邵景渊听说母亲从此要常住佛堂礼佛,忍不住去找靖安侯说道。

世子夫人王氏突然得到了管家权,仿佛被天上掉下来的馅饼砸中了,连孕吐都骤然减了许多,见此忙拦住:“世子身为人子,还是不要插手父母的事。”

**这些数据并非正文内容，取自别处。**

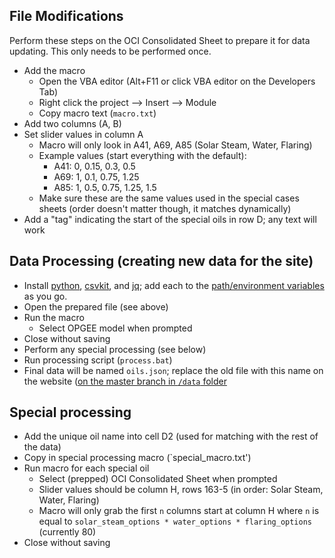 ## File Modifications

Perform these steps on the OCI Consolidated Sheet to prepare it for data updating. This only needs to be performed once.

- Add the macro
  - Open the VBA editor (Alt+F11 or click VBA editor on the Developers Tab)
  - Right click the project --> Insert --> Module
  - Copy macro text (`macro.txt`)
- Add two columns (A, B)
- Set slider values in column A
  - Macro will only look in A41, A69, A85 (Solar Steam, Water, Flaring)
  - Example values (start everything with the default):
    - A41: 0, 0.15, 0.3, 0.5
    - A69: 1, 0.1, 0.75, 1.25
    - A85: 1, 0.5, 0.75, 1.25, 1.5
  - Make sure these are the same values used in the special cases sheets (order doesn't matter though, it matches dynamically)
- Add a "tag" indicating the start of the special oils in row D; any text will work

## Data Processing (creating new data for the site)

- Install [python](https://www.python.org/downloads/), [csvkit](http://csvkit.readthedocs.org/en/0.9.1/install.html#users), and [jq](http://stedolan.github.io/jq/download/); add each to the [path/environment variables](http://www.computerhope.com/issues/ch000549.htm) as you go.
- Open the prepared file (see above)
- Run the macro
  - Select OPGEE model when prompted
- Close without saving
- Perform any special processing (see below)
- Run processing script (`process.bat`)
- Final data will be named `oils.json`; replace the old file with this name on the website ([on the master branch in `/data` folder]()

## Special processing

- Add the unique oil name into cell D2 (used for matching with the rest of the data)
- Copy in special processing macro (`special_macro.txt')
- Run macro for each special oil
  - Select (prepped) OCI Consolidated Sheet when prompted
  - Slider values should be column H, rows 163-5 (in order: Solar Steam, Water, Flaring)
  - Macro will only grab the first `n` columns start at column H where `n` is equal to `solar_steam_options * water_options * flaring_options` (currently 80)
- Close without saving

“可是母亲决心礼佛,定然是因为父亲维护邵明渊被气着了,父亲只要表明态度训斥邵明渊一番,再在母亲面前说几句软话,母亲定然就会回心转意了。”

母亲还不到五十岁,又不是守寡之人,怎么能从此青灯古佛?这也太凄凉了。

“我看侯爷这次是真的生气了,世子若这个时候去劝,无异于火上浇油,说不准还让侯爷对二弟更加愧疚心疼呢。”王氏道。

已经落到她手中的管家权,她当然是要好好抓住。